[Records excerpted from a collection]
# # # #

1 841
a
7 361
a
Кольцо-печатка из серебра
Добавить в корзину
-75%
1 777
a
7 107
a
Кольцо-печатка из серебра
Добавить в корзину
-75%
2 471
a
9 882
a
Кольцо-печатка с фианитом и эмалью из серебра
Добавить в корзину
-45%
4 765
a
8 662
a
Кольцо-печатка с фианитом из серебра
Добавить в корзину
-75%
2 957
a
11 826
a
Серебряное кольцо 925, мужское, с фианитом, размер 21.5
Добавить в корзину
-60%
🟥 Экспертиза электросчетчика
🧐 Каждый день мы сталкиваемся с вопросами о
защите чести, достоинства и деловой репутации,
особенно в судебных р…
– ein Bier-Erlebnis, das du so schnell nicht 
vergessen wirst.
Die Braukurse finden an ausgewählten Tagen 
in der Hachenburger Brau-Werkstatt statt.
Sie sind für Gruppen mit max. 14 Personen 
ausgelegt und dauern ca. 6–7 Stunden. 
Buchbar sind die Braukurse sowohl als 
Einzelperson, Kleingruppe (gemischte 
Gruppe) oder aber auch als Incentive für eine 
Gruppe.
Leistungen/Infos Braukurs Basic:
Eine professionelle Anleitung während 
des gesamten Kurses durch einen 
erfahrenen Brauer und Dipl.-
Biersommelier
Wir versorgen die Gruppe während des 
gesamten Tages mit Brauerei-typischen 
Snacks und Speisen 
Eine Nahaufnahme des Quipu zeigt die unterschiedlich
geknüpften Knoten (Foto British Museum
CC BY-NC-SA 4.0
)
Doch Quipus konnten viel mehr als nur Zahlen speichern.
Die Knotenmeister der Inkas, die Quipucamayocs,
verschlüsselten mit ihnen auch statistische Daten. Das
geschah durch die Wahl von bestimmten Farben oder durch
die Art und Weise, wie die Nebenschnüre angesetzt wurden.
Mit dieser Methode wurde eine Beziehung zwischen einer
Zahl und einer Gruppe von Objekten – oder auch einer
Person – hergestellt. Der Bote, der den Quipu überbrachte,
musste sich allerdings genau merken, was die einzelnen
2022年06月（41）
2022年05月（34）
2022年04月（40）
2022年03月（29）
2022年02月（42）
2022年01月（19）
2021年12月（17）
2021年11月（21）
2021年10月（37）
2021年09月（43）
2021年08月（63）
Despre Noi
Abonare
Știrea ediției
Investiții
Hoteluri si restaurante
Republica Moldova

# # # #

Your assignment → Retype each line above exactly as written.

Response box →
1 841
a
7 361
a
Кольцо-печатка из серебра
Добавить в корзину
-75%
1 777
a
7 107
a
Кольцо-печатка из серебра
Добавить в корзину
-75%
2 471
a
9 882
a
Кольцо-печатка с фианитом и эмалью из серебра
Добавить в корзину
-45%
4 765
a
8 662
a
Кольцо-печатка с фианитом из серебра
Добавить в корзину
-75%
2 957
a
11 826
a
Серебряное кольцо 925, мужское, с фианитом, размер 21.5
Добавить в корзину
-60%
🟥 Экспертиза электросчетчика
🧐 Каждый день мы сталкиваемся с вопросами о
защите чести, достоинства и деловой репутации,
особенно в судебных р…
– ein Bier-Erlebnis, das du so schnell nicht 
vergessen wirst.
Die Braukurse finden an ausgewählten Tagen 
in der Hachenburger Brau-Werkstatt statt.
Sie sind für Gruppen mit max. 14 Personen 
ausgelegt und dauern ca. 6–7 Stunden. 
Buchbar sind die Braukurse sowohl als 
Einzelperson, Kleingruppe (gemischte 
Gruppe) oder aber auch als Incentive für eine 
Gruppe.
Leistungen/Infos Braukurs Basic:
Eine professionelle Anleitung während 
des gesamten Kurses durch einen 
erfahrenen Brauer und Dipl.-
Biersommelier
Wir versorgen die Gruppe während des 
gesamten Tages mit Brauerei-typischen 
Snacks und Speisen 
Eine Nahaufnahme des Quipu zeigt die unterschiedlich
geknüpften Knoten (Foto British Museum
CC BY-NC-SA 4.0
)
Doch Quipus konnten viel mehr als nur Zahlen speichern.
Die Knotenmeister der Inkas, die Quipucamayocs,
verschlüsselten mit ihnen auch statistische Daten. Das
geschah durch die Wahl von bestimmten Farben oder durch
die Art und Weise, wie die Nebenschnüre angesetzt wurden.
Mit dieser Methode wurde eine Beziehung zwischen einer
Zahl und einer Gruppe von Objekten – oder auch einer
Person – hergestellt. Der Bote, der den Quipu überbrachte,
musste sich allerdings genau merken, was die einzelnen
2022年06月（41）
2022年05月（34）
2022年04月（40）
2022年03月（29）
2022年02月（42）
2022年01月（19）
2021年12月（17）
2021年11月（21）
2021年10月（37）
2021年09月（43）
2021年08月（63）
Despre Noi
Abonare
Știrea ediției
Investiții
Hoteluri si restaurante
Republica Moldova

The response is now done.